* Instructions to follow *
Edit the records below by changing "Breaking News" to "Latest News", and leave every other line unchanged.

═══

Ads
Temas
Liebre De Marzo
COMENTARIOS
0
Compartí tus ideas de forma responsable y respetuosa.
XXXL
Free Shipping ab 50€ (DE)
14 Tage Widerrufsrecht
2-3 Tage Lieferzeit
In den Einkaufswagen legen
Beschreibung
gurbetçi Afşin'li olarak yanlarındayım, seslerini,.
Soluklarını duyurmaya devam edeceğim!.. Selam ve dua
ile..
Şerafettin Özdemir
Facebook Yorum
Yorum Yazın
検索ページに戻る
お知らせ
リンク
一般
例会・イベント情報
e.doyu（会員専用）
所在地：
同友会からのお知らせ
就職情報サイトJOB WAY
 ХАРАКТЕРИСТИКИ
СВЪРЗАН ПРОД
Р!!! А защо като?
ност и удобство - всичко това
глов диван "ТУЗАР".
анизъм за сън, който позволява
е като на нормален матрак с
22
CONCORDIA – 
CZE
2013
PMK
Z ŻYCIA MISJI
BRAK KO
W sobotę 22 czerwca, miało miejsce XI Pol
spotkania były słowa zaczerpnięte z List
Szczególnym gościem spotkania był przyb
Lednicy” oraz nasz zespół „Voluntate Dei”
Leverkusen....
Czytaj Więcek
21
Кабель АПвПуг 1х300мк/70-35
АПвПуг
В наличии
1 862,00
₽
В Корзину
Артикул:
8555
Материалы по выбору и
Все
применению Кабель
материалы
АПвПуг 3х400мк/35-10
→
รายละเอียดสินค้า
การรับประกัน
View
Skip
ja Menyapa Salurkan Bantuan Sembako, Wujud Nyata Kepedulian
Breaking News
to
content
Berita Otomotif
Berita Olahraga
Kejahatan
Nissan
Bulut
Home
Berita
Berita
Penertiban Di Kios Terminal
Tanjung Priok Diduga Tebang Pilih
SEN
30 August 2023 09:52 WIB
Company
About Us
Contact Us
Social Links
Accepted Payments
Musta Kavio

═══

* Answer area *
Ads
Temas
Liebre De Marzo
COMENTARIOS
0
Compartí tus ideas de forma responsable y respetuosa.
XXXL
Free Shipping ab 50€ (DE)
14 Tage Widerrufsrecht
2-3 Tage Lieferzeit
In den Einkaufswagen legen
Beschreibung
gurbetçi Afşin'li olarak yanlarındayım, seslerini,.
Soluklarını duyurmaya devam edeceğim!.. Selam ve dua
ile..
Şerafettin Özdemir
Facebook Yorum
Yorum Yazın
検索ページに戻る
お知らせ
リンク
一般
例会・イベント情報
e.doyu（会員専用）
所在地：
同友会からのお知らせ
就職情報サイトJOB WAY
 ХАРАКТЕРИСТИКИ
СВЪРЗАН ПРОД
Р!!! А защо като?
ност и удобство - всичко това
глов диван "ТУЗАР".
анизъм за сън, който позволява
е като на нормален матрак с
22
CONCORDIA – 
CZE
2013
PMK
Z ŻYCIA MISJI
BRAK KO
W sobotę 22 czerwca, miało miejsce XI Pol
spotkania były słowa zaczerpnięte z List
Szczególnym gościem spotkania był przyb
Lednicy” oraz nasz zespół „Voluntate Dei”
Leverkusen....
Czytaj Więcek
21
Кабель АПвПуг 1х300мк/70-35
АПвПуг
В наличии
1 862,00
₽
В Корзину
Артикул:
8555
Материалы по выбору и
Все
применению Кабель
материалы
АПвПуг 3х400мк/35-10
→
รายละเอียดสินค้า
การรับประกัน
View
Skip
ja Menyapa Salurkan Bantuan Sembako, Wujud Nyata Kepedulian
Latest News
to
content
Berita Otomotif
Berita Olahraga
Kejahatan
Nissan
Bulut
Home
Berita
Berita
Penertiban Di Kios Terminal
Tanjung Priok Diduga Tebang Pilih
SEN
30 August 2023 09:52 WIB
Company
About Us
Contact Us
Social Links
Accepted Payments
Musta Kavio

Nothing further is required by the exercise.